Fica difícil, num score excepcional como este, se referir a muitos outros destaques. Até mesmo uma faixa curta como "Ring of Fire" apresenta grandes qualidades de composição e orquestração. É uma cue eminentemente experimental, praticamente sem música, que traz um caleidoscópio de vozes demoníacas e outros sons fornecidos pelo coral e outras fontes. Porém, ao contrário de tentativas similares criadas por compositores de menor talento, aqui a música é mais do que sons desencontrados: há ordem no caos, com o claro objetivo de colocar o ouvinte num ambiente sobrenatural. Aproximando-se do final do filme/álbum, "Love Eternal" é uma dolorosa elegia ao amor que unirá pela eternidade Drácula e Mina/Elisabeta. Em seguida a pungente "Ascension" marca o momento em que, graças ao ato de amor de Mina, Deus liberta Drácula de sua maldição. Assistindo a cena, na qual a moça segura a mão do moribundo Drácula enquanto ele olha para os céus em busca da redenção, acompanhada pela intensa interpretação do love theme, dificilmente haverá quem não fique com pelo menos um nó na garganta e os olhos marejados. "End Credits", reprisando alguns temas da partitura, encerra a participação de Kilar no álbum, que traz como faixa final a canção "Love Song for a Vampire", de Annie Lennox - que apesar de não ser destituída de qualidades, encontra-se totalmente deslocada do contexto.

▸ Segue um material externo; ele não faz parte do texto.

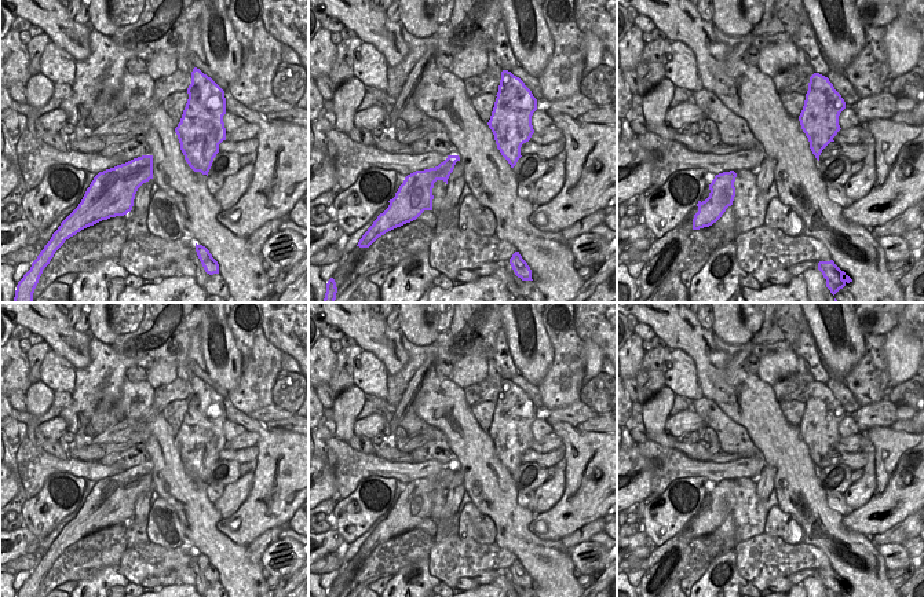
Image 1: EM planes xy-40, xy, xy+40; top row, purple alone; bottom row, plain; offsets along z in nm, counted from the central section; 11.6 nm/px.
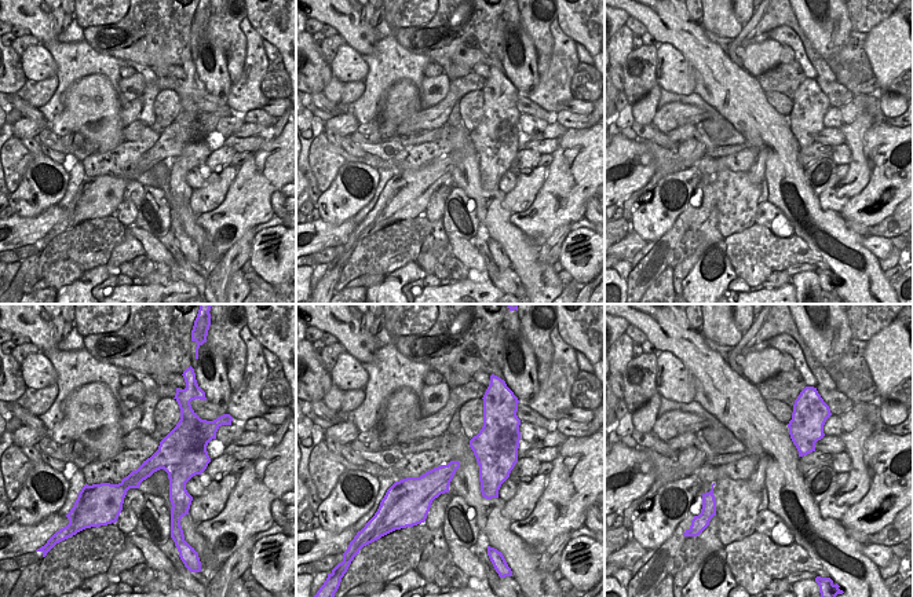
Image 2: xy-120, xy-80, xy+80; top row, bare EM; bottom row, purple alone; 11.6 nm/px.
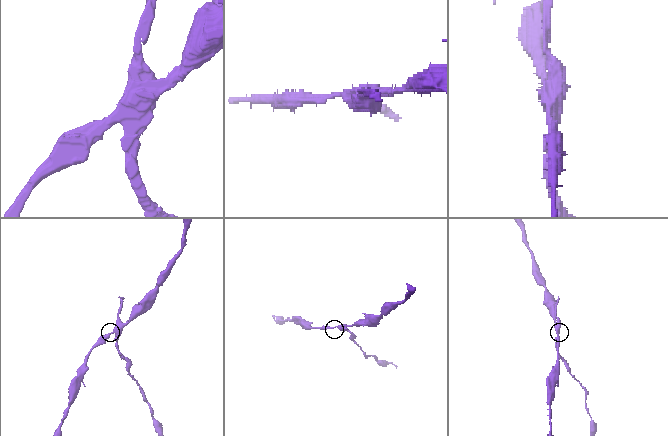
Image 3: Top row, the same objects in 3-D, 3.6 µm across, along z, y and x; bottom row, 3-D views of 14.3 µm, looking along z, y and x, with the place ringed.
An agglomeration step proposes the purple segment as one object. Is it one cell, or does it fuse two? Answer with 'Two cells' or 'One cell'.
Two cells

Mas enfim, Bram Stoker's Dracula é daqueles scores únicos, uma obra-prima que dificilmente será igualada inclusive por seu próprio autor. Reflete as melhores qualidades artísticas de Wojciech Kilar, que através dela criou a melhor música já composta para um filme do gênero (superando inclusive a ótima Dracula de John Williams), e que, como raramente se conseguiu até hoje, soube capturar toda a essência dos personagens e da história a que serviu. É, e sempre será, uma das minhas trilhas sonoras prediletas.